The Labour peer and Shadow Attorney General, who conducted the party’s inquiry into Jew-hate in its ranks last year, said: “What I’m really proud of is that this rule change was endorsed by the entire Labour National Executive Committee of the Labour party, which has people who are staunchly behind Jeremy Corbyn and people who are clearly not… so they passed that unanimously”, she said.

“Then on the conference floor it passed by 96 per cent of the delegates."

The rule change to the party’s constitution, which was proposed by the Jewish Labour Movement (JLM), will allow members to be expelled for airing racist, misogynist, homophobic, Islamophobic or antisemitic views.

Speaking at an event at the London School of Economics on Thursday, Baroness Chakrabarti  said the proposal would have had even greater support had it not been for “a foolish and erroneous speech” heard during the debate on the issue at conference.

 “I believe that we would have got 100 per cent but for one speech that was completely ill-informed as to the effect of the rule, because that one speaker said that ‘this is thought crime’, and it [the amendment] actually wasn’t at all thought crime, it was saying that thoughts and expressions are fine, as long as they’re within the mission of the Labour party.

“So there was a very, very foolish and erroneous speech that didn’t understand the legal effect of the rule change.”

The speech in question was given by Naomi Wimborne-Idrissi, a long-time member of Jewish antizionist groups and a key part of the Jewish Voice for Labour (JVL) group, which was officially launched at conference.

Ms Wimborne-Idrissi spoke against the proposed rule change, focusing on the language which spoke about the “holding of beliefs” rather than expressing them.

“Holding them? That’s thought crime, comrades, and we can’t be having it,” she said.

Speaking to the JC last month, Jenny Manson, chair of the JVL, said that the new group was “not anti-Zionist”, but called it “an alternative voice for Jewish members of Labour” who do not support what she called the JLM’s “profoundly Zionist orientation”.

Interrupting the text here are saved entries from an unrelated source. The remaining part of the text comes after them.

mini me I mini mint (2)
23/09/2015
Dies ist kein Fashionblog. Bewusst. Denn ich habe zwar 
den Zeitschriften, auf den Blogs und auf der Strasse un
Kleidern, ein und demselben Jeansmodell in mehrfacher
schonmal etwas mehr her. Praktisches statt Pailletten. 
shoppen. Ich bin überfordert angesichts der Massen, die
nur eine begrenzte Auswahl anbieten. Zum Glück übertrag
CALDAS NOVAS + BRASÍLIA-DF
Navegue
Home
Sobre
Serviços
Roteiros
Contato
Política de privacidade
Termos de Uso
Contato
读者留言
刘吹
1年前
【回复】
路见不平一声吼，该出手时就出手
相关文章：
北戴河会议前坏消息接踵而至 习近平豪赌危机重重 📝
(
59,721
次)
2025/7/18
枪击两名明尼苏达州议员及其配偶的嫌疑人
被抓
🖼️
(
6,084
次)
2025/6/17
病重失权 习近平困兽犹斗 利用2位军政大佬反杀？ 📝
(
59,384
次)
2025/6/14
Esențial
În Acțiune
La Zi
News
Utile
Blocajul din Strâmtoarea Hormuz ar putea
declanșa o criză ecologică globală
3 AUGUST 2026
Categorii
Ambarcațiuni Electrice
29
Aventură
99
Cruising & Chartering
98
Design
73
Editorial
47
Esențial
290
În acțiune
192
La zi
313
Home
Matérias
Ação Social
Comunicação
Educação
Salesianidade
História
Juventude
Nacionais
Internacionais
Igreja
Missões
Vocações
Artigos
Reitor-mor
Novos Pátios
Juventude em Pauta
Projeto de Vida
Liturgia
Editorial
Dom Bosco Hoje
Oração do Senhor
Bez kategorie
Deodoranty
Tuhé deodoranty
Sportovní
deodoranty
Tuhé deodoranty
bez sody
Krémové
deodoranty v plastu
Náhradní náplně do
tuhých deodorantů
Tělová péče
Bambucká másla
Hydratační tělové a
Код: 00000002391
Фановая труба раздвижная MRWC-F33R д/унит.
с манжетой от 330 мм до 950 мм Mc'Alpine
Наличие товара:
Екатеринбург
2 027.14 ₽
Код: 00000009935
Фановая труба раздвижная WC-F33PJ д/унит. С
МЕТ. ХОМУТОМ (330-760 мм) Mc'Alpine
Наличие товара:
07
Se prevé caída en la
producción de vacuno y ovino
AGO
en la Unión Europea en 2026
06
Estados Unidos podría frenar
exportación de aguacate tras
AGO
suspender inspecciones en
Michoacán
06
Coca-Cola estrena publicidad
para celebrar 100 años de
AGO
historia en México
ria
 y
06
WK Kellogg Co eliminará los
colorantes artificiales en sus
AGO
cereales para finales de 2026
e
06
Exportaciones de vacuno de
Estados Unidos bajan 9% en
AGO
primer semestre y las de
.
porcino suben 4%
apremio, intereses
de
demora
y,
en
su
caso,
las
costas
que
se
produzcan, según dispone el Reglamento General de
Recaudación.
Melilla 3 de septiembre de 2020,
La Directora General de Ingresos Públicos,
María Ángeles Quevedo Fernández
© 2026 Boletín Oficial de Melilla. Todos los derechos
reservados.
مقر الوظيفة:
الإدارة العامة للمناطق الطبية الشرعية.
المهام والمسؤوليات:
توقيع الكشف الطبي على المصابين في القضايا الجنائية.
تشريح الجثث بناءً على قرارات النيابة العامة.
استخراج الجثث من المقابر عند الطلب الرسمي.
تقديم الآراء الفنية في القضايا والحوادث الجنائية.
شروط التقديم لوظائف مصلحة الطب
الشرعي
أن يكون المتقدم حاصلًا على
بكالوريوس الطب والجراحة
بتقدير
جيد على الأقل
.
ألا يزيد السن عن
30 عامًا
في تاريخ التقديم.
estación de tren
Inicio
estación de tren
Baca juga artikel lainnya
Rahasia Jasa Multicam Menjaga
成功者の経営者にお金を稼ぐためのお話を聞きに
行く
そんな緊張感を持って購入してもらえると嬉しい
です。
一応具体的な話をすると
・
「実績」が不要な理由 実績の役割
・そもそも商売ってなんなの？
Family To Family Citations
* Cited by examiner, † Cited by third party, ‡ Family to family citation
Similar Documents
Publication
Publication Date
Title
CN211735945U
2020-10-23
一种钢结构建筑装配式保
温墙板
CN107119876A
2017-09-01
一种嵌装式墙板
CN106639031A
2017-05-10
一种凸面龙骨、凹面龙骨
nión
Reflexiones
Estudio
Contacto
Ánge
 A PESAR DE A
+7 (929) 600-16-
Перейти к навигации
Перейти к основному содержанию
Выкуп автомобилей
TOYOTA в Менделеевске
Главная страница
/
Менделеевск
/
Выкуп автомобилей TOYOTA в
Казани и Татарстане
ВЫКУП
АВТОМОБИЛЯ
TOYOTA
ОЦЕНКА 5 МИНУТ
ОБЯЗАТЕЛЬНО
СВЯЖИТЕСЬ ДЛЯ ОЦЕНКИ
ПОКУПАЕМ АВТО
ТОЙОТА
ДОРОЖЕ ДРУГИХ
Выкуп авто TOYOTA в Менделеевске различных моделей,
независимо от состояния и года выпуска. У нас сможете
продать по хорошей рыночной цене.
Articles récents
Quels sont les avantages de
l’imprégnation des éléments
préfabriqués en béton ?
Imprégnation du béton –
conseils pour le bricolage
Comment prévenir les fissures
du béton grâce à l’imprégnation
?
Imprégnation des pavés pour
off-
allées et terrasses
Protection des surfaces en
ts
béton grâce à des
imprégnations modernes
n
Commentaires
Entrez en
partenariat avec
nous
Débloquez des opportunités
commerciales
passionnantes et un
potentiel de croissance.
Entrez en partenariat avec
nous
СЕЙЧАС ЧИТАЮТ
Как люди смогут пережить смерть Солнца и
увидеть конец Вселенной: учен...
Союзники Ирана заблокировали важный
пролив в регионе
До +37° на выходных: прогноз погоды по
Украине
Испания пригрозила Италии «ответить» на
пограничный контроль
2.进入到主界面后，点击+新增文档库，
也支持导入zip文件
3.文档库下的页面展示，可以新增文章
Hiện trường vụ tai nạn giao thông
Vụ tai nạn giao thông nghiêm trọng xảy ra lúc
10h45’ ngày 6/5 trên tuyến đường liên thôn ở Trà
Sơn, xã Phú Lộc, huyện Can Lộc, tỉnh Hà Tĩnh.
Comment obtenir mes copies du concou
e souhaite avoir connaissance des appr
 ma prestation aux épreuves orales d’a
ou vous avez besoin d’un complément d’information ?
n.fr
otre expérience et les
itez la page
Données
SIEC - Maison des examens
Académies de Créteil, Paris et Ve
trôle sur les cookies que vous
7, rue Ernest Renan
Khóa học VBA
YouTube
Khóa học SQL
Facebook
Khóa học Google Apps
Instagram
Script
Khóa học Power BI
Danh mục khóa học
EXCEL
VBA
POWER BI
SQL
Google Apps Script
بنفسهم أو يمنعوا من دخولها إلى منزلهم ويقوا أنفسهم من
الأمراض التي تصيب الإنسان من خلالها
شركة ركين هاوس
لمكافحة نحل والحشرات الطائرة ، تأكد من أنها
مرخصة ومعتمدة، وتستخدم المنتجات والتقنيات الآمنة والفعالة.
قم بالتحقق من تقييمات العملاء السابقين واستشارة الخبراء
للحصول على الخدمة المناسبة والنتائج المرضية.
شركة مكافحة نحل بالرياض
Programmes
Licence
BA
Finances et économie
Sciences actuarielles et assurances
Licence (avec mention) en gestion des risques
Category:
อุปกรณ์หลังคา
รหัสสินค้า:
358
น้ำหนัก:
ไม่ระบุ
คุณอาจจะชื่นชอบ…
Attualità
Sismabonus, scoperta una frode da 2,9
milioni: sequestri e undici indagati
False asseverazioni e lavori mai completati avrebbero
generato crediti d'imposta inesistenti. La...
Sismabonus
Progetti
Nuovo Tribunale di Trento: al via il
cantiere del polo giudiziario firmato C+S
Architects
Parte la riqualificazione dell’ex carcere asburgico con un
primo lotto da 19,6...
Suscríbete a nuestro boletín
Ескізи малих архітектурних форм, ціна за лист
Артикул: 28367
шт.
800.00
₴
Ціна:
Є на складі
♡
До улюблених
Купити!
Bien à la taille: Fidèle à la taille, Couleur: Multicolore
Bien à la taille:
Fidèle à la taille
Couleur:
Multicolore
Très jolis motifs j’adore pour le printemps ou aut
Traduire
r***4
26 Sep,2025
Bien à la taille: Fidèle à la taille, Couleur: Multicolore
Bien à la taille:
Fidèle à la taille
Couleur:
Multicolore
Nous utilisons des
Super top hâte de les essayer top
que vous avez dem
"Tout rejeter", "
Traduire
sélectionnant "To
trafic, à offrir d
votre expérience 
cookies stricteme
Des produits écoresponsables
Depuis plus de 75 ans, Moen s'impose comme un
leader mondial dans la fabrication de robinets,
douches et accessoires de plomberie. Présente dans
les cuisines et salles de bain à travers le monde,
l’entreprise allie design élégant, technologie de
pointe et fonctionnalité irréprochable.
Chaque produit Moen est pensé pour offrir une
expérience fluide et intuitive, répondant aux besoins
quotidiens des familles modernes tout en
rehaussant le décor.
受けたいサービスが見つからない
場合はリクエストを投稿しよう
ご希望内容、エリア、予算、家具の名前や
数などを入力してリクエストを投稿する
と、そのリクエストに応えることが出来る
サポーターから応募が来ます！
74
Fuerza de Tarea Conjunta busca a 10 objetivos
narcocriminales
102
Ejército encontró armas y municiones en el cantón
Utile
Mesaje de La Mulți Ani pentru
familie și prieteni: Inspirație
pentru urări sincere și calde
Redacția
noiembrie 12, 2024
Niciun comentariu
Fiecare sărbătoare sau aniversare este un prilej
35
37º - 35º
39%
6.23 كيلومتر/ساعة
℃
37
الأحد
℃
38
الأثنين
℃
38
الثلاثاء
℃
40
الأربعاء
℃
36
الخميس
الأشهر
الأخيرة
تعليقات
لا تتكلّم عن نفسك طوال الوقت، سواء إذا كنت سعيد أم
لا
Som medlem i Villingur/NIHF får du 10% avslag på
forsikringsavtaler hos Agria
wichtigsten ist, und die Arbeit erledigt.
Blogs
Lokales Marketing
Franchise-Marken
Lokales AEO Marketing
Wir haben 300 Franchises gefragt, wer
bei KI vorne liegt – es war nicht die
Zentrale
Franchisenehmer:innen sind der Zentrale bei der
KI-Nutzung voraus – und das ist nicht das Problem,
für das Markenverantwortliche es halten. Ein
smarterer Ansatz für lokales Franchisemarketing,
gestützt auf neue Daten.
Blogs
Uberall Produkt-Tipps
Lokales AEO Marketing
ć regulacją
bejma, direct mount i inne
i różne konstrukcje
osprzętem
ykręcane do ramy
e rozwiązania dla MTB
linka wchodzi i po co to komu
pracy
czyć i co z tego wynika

Baroness Chakrabarti was herself criticised by some within the Jewish community for her report into Labour antisemitism, with communal groups describing it as a "whitewash", particularly after Jeremy Corbyn, the leader of the Labour party nominated her for a peerage shortly afterwards.  

She also criticised “some people… [who] think they’re being helpful to the party leadership, saying ‘we’ve never had an antisemitism problem, I’ve been in the party for 150 years’.

On Tuesday, far-left filmmaker and director Ken Loach had given a television interview claiming that he had “been going to Labour Party meetings for over 50 years… trade union meetings… left groups and campaigns.

“I have never, in that whole time, heard a single antisemitic word or racist word. Now, I’m not saying it doesn’t exist in society.”

Ken Livingstone, the former Mayor of London, who was suspended by the Labour party for comments about Hitler and Zionism, and Len McCluskey, general secretary of Unite the Union, made similar comments in interviews.

“I disagree with them”, Baroness Chakrabarti said.

“I did the investigation [into Labour antisemitism] and I consulted lots and lots of people. We have 600,000 members now, of course we’ve got some that have been misbehaving in the party and to pretend that’s not the case is not right and appropriate and helpful to moving forwards.”